Freilich ist auch die Gemeinde selbst betroffen. Kommunale Flächen und Liegenschaften fallen ins neue Wasserschutzgebiet. Deren künftige Entwicklung will man sichern. So soll etwa der Breitbandausbau „gewährleistet sein“, genauso wie die Sanierung des Straßennetzes. „Wenn ich das ertüchtigen will, wäre es verboten“, sagte Wöhr. Und das Gotzinger Feuerwehrhaus? Was, wenn Bauarbeiten anfallen?
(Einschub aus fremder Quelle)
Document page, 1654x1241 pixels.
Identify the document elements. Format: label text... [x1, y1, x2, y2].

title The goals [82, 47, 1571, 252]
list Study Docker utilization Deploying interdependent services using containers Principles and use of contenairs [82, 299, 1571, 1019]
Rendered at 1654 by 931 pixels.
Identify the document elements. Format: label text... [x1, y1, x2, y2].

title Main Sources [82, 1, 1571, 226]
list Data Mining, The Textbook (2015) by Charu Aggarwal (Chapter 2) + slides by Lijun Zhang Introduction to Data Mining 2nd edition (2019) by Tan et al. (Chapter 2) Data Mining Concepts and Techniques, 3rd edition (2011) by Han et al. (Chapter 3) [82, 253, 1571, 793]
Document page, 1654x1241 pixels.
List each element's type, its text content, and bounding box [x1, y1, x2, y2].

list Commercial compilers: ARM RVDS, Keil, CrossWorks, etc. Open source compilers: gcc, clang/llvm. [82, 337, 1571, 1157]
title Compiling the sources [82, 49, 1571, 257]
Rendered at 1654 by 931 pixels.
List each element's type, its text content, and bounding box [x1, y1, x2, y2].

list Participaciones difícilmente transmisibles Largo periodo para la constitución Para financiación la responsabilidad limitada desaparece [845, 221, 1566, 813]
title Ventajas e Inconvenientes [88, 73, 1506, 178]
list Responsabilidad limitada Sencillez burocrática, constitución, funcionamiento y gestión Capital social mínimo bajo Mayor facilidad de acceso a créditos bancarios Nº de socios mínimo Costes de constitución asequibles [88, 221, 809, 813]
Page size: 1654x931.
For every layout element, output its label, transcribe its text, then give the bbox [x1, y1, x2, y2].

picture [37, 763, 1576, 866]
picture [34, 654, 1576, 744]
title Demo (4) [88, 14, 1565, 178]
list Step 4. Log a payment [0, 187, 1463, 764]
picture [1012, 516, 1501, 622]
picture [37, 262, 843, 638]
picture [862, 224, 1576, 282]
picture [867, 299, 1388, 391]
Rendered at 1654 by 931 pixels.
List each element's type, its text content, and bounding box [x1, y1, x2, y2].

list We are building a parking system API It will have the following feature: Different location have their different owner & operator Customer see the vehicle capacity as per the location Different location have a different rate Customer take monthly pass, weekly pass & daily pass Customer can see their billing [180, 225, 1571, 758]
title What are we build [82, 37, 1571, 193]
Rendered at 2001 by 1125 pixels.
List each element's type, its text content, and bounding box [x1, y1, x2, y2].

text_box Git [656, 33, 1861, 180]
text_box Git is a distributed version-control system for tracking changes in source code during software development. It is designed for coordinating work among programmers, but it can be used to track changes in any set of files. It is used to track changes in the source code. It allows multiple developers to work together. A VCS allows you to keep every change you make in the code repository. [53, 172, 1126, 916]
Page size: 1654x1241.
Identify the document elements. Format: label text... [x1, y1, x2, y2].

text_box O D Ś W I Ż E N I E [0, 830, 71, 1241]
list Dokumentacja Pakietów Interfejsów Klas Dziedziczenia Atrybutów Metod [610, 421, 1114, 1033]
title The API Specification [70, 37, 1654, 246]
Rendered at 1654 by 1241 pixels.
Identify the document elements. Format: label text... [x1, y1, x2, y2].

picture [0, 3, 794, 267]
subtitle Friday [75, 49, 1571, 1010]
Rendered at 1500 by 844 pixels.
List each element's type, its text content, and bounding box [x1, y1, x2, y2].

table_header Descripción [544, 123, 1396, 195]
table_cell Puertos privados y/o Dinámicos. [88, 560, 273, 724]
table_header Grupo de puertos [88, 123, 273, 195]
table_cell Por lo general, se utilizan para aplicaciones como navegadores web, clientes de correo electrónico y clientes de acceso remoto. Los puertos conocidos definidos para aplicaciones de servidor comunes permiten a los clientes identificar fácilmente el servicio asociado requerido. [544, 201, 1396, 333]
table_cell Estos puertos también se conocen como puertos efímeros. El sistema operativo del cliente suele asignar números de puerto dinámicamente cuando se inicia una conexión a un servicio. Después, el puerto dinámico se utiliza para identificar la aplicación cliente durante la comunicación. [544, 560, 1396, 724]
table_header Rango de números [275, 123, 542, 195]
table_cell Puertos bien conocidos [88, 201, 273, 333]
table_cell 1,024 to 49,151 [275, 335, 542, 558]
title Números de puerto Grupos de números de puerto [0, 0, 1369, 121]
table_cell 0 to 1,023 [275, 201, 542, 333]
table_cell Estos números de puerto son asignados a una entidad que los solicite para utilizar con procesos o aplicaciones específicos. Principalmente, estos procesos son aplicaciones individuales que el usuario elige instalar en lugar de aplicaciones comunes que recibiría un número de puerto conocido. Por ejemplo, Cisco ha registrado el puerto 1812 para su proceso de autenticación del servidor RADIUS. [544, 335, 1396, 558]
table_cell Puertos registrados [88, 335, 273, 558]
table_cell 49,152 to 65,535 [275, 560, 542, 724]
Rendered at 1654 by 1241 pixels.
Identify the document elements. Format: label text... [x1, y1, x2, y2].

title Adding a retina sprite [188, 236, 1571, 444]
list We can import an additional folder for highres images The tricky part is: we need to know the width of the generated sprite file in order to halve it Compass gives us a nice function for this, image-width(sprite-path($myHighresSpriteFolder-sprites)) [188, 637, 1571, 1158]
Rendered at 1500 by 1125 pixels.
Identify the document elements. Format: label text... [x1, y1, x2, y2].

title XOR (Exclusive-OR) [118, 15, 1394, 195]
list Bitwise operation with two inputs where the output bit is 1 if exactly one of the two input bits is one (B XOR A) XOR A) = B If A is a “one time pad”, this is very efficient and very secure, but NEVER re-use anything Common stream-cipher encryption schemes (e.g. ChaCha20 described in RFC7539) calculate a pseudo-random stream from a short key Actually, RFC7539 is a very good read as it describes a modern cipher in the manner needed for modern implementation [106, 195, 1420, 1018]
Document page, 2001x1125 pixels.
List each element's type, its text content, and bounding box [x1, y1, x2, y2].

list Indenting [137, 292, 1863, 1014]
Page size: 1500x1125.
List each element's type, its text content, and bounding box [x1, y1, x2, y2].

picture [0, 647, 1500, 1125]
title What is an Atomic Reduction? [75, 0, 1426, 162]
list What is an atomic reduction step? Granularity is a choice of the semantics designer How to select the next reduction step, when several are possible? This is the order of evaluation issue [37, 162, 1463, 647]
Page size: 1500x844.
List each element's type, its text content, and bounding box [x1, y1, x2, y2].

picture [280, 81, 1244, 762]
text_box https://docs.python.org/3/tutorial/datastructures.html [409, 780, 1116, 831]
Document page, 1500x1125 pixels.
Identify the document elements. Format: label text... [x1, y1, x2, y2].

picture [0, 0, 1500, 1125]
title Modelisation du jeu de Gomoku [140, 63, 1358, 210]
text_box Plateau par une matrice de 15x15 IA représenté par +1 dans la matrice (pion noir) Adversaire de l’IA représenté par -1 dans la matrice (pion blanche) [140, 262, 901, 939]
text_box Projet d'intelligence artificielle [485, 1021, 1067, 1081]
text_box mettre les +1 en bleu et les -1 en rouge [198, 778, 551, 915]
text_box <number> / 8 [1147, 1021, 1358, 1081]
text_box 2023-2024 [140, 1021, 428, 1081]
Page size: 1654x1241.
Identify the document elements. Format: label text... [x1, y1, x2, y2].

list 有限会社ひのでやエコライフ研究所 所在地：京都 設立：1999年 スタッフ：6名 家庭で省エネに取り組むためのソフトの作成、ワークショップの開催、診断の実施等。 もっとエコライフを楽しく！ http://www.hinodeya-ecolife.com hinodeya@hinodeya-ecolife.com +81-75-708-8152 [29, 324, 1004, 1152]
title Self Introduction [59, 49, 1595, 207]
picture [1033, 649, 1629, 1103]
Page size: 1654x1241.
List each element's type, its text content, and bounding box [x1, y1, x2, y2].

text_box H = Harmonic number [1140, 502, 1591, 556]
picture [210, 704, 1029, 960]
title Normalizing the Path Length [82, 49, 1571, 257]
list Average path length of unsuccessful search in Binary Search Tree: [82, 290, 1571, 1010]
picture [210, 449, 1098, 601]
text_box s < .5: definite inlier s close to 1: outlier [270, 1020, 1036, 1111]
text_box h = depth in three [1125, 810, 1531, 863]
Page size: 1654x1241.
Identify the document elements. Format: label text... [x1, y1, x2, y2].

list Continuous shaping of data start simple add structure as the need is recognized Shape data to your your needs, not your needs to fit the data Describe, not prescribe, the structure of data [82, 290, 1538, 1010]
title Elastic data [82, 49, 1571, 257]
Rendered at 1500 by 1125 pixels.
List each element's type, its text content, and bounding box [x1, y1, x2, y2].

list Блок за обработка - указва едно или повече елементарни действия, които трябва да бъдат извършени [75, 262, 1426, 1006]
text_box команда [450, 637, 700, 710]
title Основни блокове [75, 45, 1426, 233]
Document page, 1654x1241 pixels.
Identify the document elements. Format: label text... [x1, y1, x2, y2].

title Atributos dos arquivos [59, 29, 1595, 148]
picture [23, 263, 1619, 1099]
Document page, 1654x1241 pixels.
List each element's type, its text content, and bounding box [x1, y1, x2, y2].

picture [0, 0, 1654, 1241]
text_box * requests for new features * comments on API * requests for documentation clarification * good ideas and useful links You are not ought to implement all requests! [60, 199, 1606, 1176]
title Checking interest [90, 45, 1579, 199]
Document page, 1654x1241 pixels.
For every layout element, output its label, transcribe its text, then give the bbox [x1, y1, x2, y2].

Mit den anderen involvierten Kommunen sei man sich in einem einig: Am Verbotskatalog muss gefeilt werden. Zentrales Element: Befreiungen dürfen nur abgelehnt werden, wenn die SWM nachweisen können, dass ein Vorhaben den Wasserschutz gefährde.

Bis Donnerstag hat die Verwaltung Zeit die Stellungnahme, die der Gemeinderat ohne Diskussion einstimmig absegnet hat, beim Landratsamt einzureichen. Im Anhang: die Hoffnung, dass die beanstandeten Punkte am Tisch beim Erörterungstermin „intensiv“ diskutiert werden.